• [Data shown]
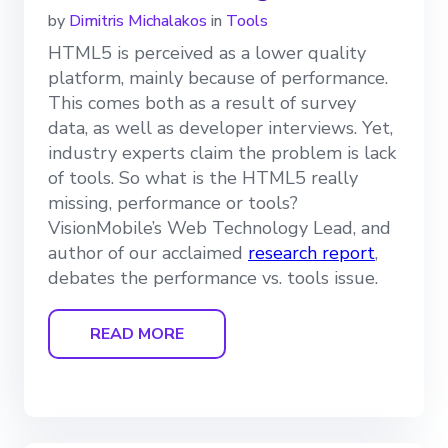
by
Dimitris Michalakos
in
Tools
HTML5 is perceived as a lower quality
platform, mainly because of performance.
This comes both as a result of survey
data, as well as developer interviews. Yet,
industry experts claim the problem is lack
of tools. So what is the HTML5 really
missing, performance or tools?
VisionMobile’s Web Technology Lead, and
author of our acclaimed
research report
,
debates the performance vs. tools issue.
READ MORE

==

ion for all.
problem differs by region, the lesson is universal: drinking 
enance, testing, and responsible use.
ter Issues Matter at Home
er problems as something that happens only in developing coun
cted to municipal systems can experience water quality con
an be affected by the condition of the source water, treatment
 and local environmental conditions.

• [Exercise brief] Pick out every line in the material above that contains the word "water", and copy each of those lines in full.

• [Answer section]
cted to municipal systems can experience water quality con
an be affected by the condition of the source water, treatment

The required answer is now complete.